Economists and Taxes
This is a comment I posted on the wonderful Naked Capitalism blog in response to an article by an economist on taxes. He was actually making a good point: that economists use language about taxes that builds in an anti-tax prejudice. But he didn't do it in clear English, and he presented his ideas in the abstract way that economists do, without reference to reality. So I wrote:
I had three responses to this article.(1) Why can’t economists learn to write in the English language? (2) Why postulate what people are like? There are polls, and there is sociology. You can actually find out about people’s wants and needs. (3) Why not take a look at history? World War Two and the 1950s show how much damage was done to the economy by high taxes combined with high government expenditures.(Note: there is a bit of sarcasm here. The American economy roared during WWII and did better in the 1950s than it has done since. Taxes were high, and the government spent a fortune on the war effort and then on post-war housing and education and the interstate highway system and... Economists talk about the dead weight of taxes pulling down the economy. Top income tax rates were over 90% in the 40s and 50s. They didn't seem to weigh on America one bit.)

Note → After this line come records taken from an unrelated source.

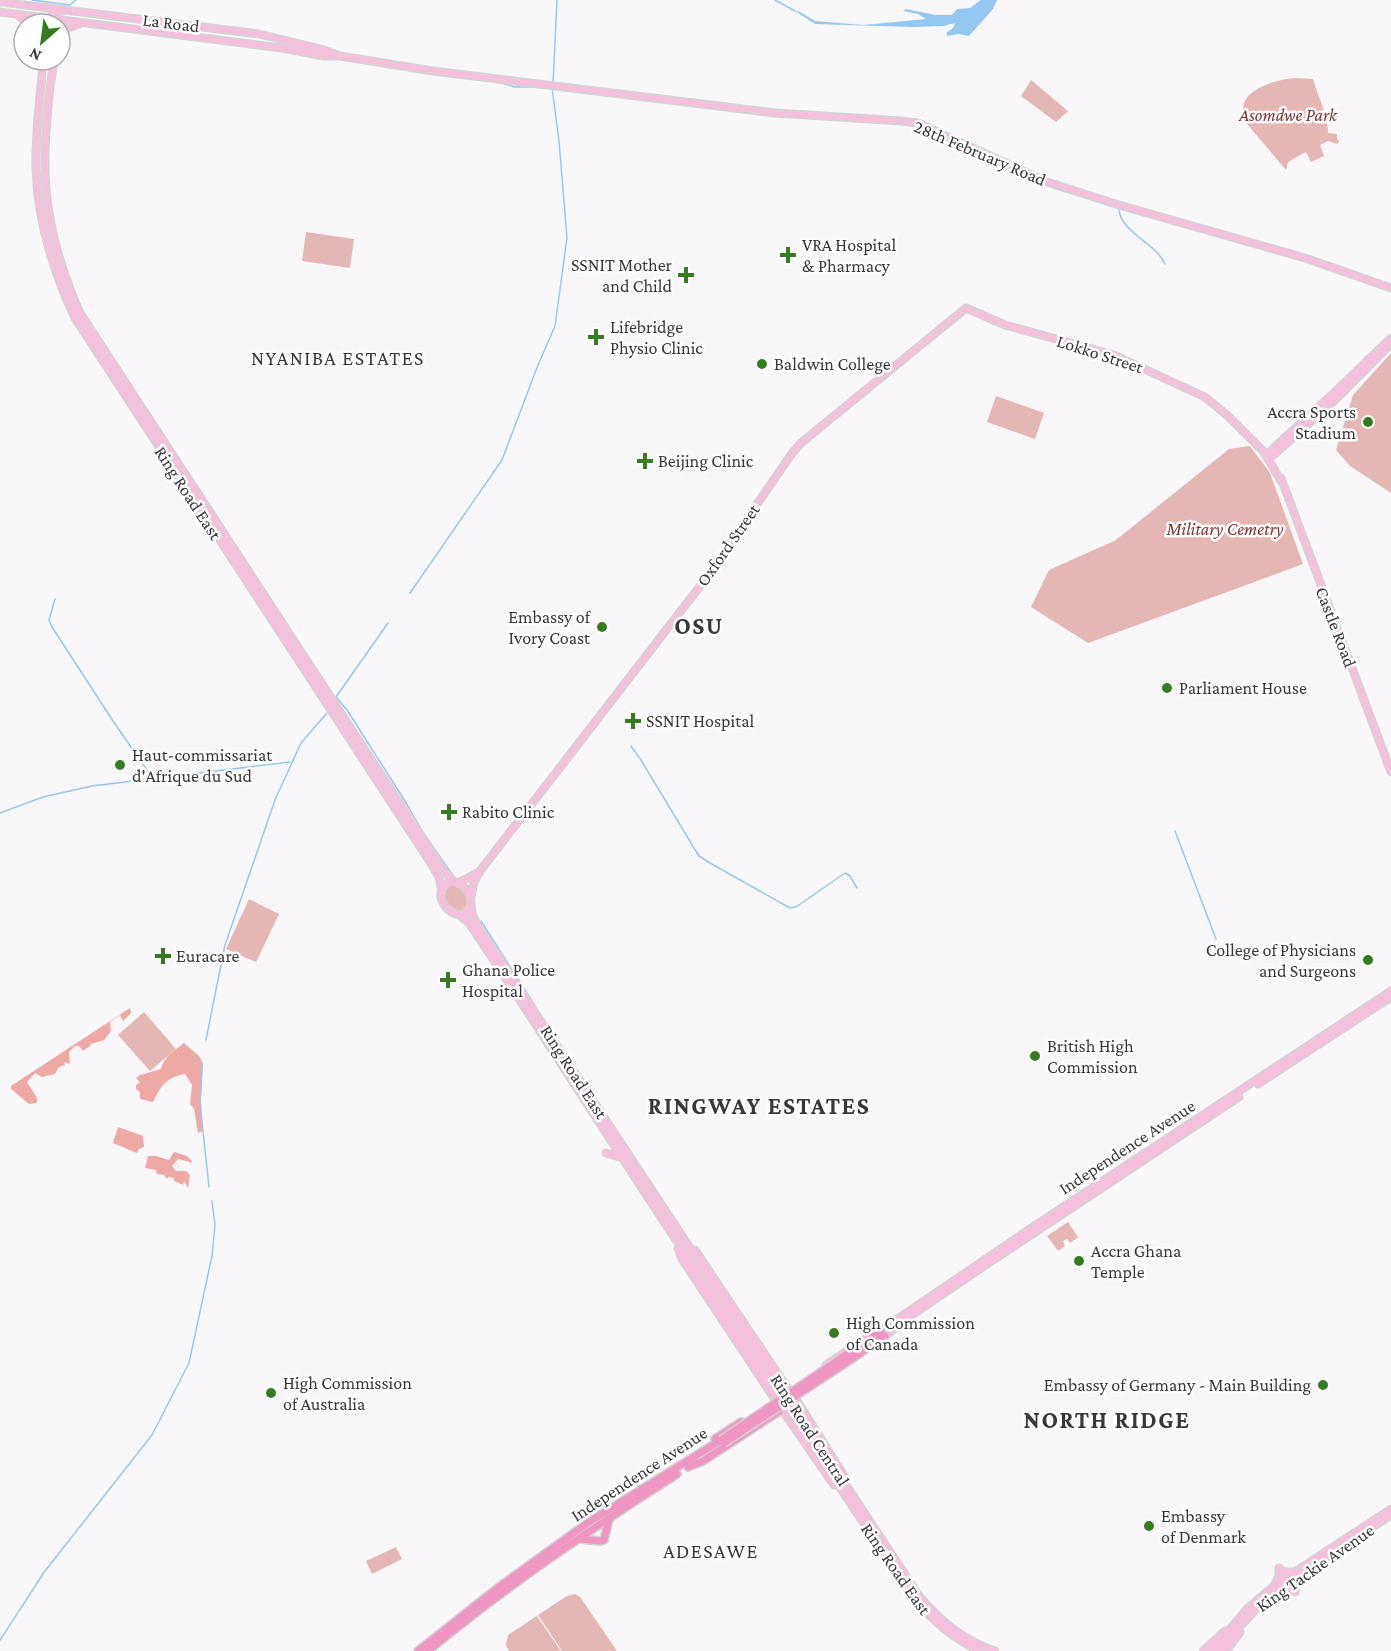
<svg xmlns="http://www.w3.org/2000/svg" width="1391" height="1651" font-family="'Crimson Pro',serif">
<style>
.green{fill:#e4b7b4}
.forest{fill:#eea9a5}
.water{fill:#94c8f3}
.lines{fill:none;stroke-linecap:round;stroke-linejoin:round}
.stream{stroke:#94c8f3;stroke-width:1.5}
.major-casing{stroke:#d3d3d3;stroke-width:9}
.highway-casing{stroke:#d3d3d3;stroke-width:10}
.major{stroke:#f5c0db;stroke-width:6}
.highway{stroke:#ef96c3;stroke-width:7}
.major-bridge-casing{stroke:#d3d3d3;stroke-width:9;stroke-linecap:butt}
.highway-bridge-casing{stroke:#d3d3d3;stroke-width:10;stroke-linecap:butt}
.major-bridge{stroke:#f5c0db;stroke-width:6}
.highway-bridge{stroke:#ef96c3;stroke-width:7}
.poi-dot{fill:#357c20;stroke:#fff;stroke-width:2}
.labels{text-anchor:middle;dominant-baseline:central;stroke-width:5;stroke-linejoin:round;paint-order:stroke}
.street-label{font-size:18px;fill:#393839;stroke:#fff}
.park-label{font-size:18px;font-style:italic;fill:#823131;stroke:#fff}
.poi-label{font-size:18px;fill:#393839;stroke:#fff;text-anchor:start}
.neighbourhood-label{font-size:20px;letter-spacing:1.5px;fill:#393839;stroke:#fff}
.district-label{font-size:24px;font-weight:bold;letter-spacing:1.5px;fill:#393839;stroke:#fff}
</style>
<rect width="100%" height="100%" fill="#f9f7fa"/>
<g class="green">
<path d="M 1296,78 L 1313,79 C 1318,98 1328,113 1328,133 L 1337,134 L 1337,138 L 1339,142 L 1337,144 L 1328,141 L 1320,145 L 1324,156 L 1311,162 L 1306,152 L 1288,162 L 1286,170 L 1242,118 C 1243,114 1243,107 1244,103 C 1250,86 1281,79 1296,78 Z"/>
<path d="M 1031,80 L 1068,111 L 1056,122 L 1021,96 Z"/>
<path d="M 306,232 L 354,239 L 350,268 L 302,261 Z"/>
<path d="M 1391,353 L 1391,493 L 1350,466 L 1336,450 L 1353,395 Z"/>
<path d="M 996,396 L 1044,413 L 1035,439 L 987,422 Z"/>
<path d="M 1250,446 L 1270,473 L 1303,564 L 1088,643 L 1031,607 L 1049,570 L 1116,540 L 1229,449 Z"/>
<path d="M 451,885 C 464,887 471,897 465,910 L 460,913 C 449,909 445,904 444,892 Z"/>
<path d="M 249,899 L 279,914 L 256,962 L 226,949 Z"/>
<path d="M 144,1012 L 176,1049 L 150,1071 L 118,1035 Z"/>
<path d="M 1068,1222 L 1078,1237 L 1070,1243 L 1067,1239 L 1063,1241 L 1065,1246 L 1058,1251 L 1047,1236 Z"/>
<path d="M 396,1547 L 402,1559 L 372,1574 L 366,1561 Z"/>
<path d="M 575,1594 L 580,1597 L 617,1651 L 562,1651 L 538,1615 L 567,1596 Z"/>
<path d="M 537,1616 L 561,1651 L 509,1651 L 506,1645 L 508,1635 Z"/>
</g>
<g class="forest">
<path d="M 130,1008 L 131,1013 L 123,1021 L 120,1015 L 110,1022 L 111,1031 L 104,1040 L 91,1044 L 90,1046 L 83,1051 L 79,1046 L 75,1046 L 69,1052 L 70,1063 L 69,1064 L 65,1062 L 64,1067 L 63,1065 L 58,1068 L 55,1074 L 42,1077 L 35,1073 L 27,1082 L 37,1098 L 37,1103 L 29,1104 L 11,1089 L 11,1086 Z"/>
<path d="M 184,1043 L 200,1057 L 203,1064 L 201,1102 L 203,1131 L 198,1133 L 194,1109 L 190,1104 L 192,1085 L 185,1074 C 165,1078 162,1085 153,1102 L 140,1099 L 140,1092 L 136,1089 L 136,1085 L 140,1082 L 136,1078 L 140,1075 L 161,1069 C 163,1058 175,1050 184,1043 Z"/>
<path d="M 118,1127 L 143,1136 L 144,1147 L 139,1149 L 137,1153 L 113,1143 Z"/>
<path d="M 174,1152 L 187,1156 L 192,1161 L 190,1165 L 190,1162 L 178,1159 L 172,1166 L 176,1171 L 186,1171 L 190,1175 L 188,1188 L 184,1181 L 183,1185 L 174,1181 L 174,1178 L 168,1177 L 167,1179 L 164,1175 L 157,1174 L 156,1170 L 145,1168 L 148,1156 L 156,1156 L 169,1160 Z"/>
</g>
<path class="water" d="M 981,0 L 997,0 L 993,9 L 969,36 L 958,34 L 947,36 L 947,32 L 953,28 L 955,23 L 944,26 L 914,27 L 815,24 L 795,11 L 800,12 L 815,21 L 863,25 L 926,19 L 918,14 L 903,11 L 906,9 L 936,15 L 952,15 L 957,9 L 970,8 Z"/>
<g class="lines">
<g class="stream">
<path d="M 32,0 L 70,5 L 76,0"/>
<path d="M 775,0 L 795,11"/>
<path d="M 385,67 L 408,70"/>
<path d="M 499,82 L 515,87 L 541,87"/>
<path d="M 553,84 L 557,0"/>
<path d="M 1119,209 C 1120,232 1156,243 1165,264"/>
<path d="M 410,593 L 502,460 L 538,365 L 555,326 L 567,238 L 559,141 L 552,88"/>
<path d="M 55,599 L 49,620 L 52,627 L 113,721 L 153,779"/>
<path d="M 388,623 L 336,697 L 347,710 L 405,801 L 424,834 L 454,877"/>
<path d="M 631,746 L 641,760 L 694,848 L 699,856 L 710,863 L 790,908 L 796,907 L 845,873 L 850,876 L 857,888"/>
<path d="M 0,813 L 43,797 L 92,786 L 290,762"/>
<path d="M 1175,831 L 1216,939"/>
<path d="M 481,921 L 532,1001"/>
<path d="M 206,1040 L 225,945 L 275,800 L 301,743 L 327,713"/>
<path d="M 202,1063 L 200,1103 L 209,1187"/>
<path d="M 0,1640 L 45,1571 L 152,1435 L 189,1363 L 212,1256 L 215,1225 L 212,1201"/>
</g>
<g class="major-casing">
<g id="major">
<path d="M 0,2 L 259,34 L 321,49 L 337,55"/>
<path d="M 0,12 L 282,48 L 324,56 L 340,56 L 433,71 L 775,113 L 902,121 L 918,123 L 1047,182 L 1119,205 L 1305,258 L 1391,288"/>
<path d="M 19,16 L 30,24"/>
<path d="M 48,24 L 52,14 L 62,11"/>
<path d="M 60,35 L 65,29 L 79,24"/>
<path d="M 43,60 C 41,95 35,131 36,167 C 37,220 53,271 75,318 L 432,865 L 439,877 L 442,891"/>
<path d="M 54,60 C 39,158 39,221 80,313 L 444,871 L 454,882"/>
<path d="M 1266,455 L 1336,391 L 1391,338"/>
<path d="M 1269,459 L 1332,403 L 1391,344"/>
<path d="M 1281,478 L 1391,772"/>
<path d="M 458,883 L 477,873"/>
<path d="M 471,897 L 474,882 L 480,871 L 704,581 L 793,452 L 801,443 L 966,308 L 1005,325 L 1114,355 L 1205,397 L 1228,416 L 1264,452 L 1281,481"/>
<path d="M 471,902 C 465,933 427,899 446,884 C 450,881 456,881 460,884 C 472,890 470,901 472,912 C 473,918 476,923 480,929 L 919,1596 C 940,1621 963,1640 995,1651"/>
<path d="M 459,915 L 469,923 L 497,965 L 649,1199 L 908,1590 C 927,1617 949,1636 979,1651"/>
<path d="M 1258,1084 L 1391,997"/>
<path d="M 606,1153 L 623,1158"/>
<path d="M 678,1248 L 682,1259 L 774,1398"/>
<path d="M 695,1250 L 788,1389"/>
<path d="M 877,1333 L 1027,1231 L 1391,991"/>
<path d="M 883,1338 L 912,1315 L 987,1264 L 1239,1097"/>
<path d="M 826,1365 L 865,1339"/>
<path d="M 797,1401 L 846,1479"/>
<path d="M 783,1411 L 834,1485"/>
<path d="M 1276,1582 L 1279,1576 L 1279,1568 L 1284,1572 L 1292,1572"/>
<path d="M 1282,1590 L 1289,1588 L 1295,1592 L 1296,1583 L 1299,1578"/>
<path d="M 1203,1651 L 1225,1631"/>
<path d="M 1212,1651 L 1246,1610 L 1275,1585 L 1391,1509"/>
<path d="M 1218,1651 L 1256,1609 L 1278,1590 L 1391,1515"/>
<path d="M 1226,1651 L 1240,1632"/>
</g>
</g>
<g class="highway-casing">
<g id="highway">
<path d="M 843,1357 L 881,1331"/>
<path d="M 847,1362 L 885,1336"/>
<path d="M 715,1439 L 741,1422"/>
<path d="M 688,1467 L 703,1461 L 781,1410"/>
<path d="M 580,1539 L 601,1541"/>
<path d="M 604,1540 L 609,1519"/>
<path d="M 418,1651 L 499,1587 L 589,1522 L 721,1440"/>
<path d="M 428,1651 C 506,1586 591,1529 677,1474"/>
</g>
</g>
<use href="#major" class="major"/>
<use href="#highway" class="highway"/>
<g class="major-bridge-casing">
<g id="major-bridge">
<path d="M 775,1395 L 777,1391 L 786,1388"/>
<path d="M 785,1411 L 794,1407 L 796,1403"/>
</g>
</g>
<g class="highway-bridge-casing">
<g id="highway-bridge">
<path d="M 721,1440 L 843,1357"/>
<path d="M 724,1443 L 847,1362"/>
</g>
</g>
<use href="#major-bridge" class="major-bridge"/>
<use href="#highway-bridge" class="highway-bridge"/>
</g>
<g class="poi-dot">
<path d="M785 246h6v6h6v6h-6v6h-6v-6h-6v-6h6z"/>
<path d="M683 266h6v6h6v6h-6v6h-6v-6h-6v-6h6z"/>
<path d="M593 328h6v6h6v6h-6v6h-6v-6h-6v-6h6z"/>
<circle cx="762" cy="364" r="6"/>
<circle cx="1368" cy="422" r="6"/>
<path d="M642 452h6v6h6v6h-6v6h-6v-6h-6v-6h6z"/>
<circle cx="602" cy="627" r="6"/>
<circle cx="1167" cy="688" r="6"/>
<path d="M630 712h6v6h6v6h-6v6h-6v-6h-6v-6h6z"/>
<circle cx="120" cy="765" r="6"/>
<path d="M446 803h6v6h6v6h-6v6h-6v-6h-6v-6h6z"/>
<path d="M160 947h6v6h6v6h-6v6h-6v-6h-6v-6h6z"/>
<circle cx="1368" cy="960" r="6"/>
<path d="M445 971h6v6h6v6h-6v6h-6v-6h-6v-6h6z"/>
<circle cx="1035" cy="1056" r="6"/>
<circle cx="1079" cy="1261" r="6"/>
<circle cx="834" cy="1333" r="6"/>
<circle cx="1323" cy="1385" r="6"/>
<circle cx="271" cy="1393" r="6"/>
<circle cx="1149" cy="1526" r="6"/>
</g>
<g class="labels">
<g class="street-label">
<text transform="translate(171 23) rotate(7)">La Road</text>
<text transform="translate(980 153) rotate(23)">28th February Road</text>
<text transform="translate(1100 354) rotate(18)">Lokko Street</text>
<text transform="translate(188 493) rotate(57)">Ring Road East</text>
<text transform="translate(728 545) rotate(-55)">Oxford Street</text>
<text transform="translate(1336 627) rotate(69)">Castle Road</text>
<text transform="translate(574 1072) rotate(57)">Ring Road East</text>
<text transform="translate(1127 1147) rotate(-33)">Independence Avenue</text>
<text transform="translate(810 1430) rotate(57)">Ring Road Central</text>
<text transform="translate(639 1474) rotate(-33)">Independence Avenue</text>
<text transform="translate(1315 1568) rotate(-35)">King Tackie Avenue</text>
<text transform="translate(896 1569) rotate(55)">Ring Road East</text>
</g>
<g class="park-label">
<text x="1288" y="115">Asomdwe Park</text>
<text x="1225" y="529">Military Cemetry</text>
</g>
<g class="poi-label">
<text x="802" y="245">VRA Hospital<tspan x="802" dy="21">&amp; Pharmacy</tspan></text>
<text x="672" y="265" text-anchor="end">SSNIT Mother<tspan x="672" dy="21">and Child</tspan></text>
<text x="610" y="327">Lifebridge<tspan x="610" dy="21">Physio Clinic</tspan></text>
<text x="774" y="364">Baldwin College</text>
<text x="1356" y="412" text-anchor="end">Accra Sports<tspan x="1356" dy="21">Stadium</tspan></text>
<text x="658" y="461">Beijing Clinic</text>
<text x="590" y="617" text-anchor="end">Embassy of<tspan x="590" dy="21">Ivory Coast</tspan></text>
<text x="1179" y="688">Parliament House</text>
<text x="646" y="721">SSNIT Hospital</text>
<text x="132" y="755">Haut-commissariat<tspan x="132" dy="21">d'Afrique du Sud</tspan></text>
<text x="462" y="812">Rabito Clinic</text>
<text x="1356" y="950" text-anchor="end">College of Physicians<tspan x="1356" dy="21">and Surgeons</tspan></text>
<text x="176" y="956">Euracare</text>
<text x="462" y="970">Ghana Police<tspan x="462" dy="21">Hospital</tspan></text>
<text x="1047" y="1046">British High<tspan x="1047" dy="21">Commission</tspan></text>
<text x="1091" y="1251">Accra Ghana<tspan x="1091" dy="21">Temple</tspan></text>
<text x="846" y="1323">High Commission<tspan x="846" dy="21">of Canada</tspan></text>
<text x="283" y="1383">High Commission<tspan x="283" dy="21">of Australia</tspan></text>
<text x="1311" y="1385" text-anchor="end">Embassy of Germany - Main Building</text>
<text x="1161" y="1516">Embassy<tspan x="1161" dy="21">of Denmark</tspan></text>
</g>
<g class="neighbourhood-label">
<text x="338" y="358">NYANIBA ESTATES</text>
<text x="711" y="1551">ADESAWE</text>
</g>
<g class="district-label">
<text x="699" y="625">OSU</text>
<text x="759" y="1105">RINGWAY ESTATES</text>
<text x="1107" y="1419">NORTH RIDGE</text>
</g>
</g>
<g transform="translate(42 42) rotate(208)"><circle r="28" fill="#ffffff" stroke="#b0afb0" stroke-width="1.5"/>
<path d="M0-4.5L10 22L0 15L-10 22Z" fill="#357c20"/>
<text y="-9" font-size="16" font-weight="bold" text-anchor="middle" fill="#393839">N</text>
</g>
</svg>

I don’t think (as this guy does) that we want to maximize after tax income. I think we want to maximize a decent life in an environment that doesn’t collapse around us. I’d take a very low after tax income in return for national health, an improved national pension plan, free education, good social services, and national programs to build affordable, low energy housing and a sustainable world.Read more at Naked Capitalism.
For what it is worth, when Republicans were the dominent party in Minnesota and refusing to raise taxes, the people of Minnesota passed two constitutional amendments by popular vote. Both raised sales taxes, one to fund transportation in the state, the other to fund clean water, the environment and the arts. People will take less after tax income in return for social goods.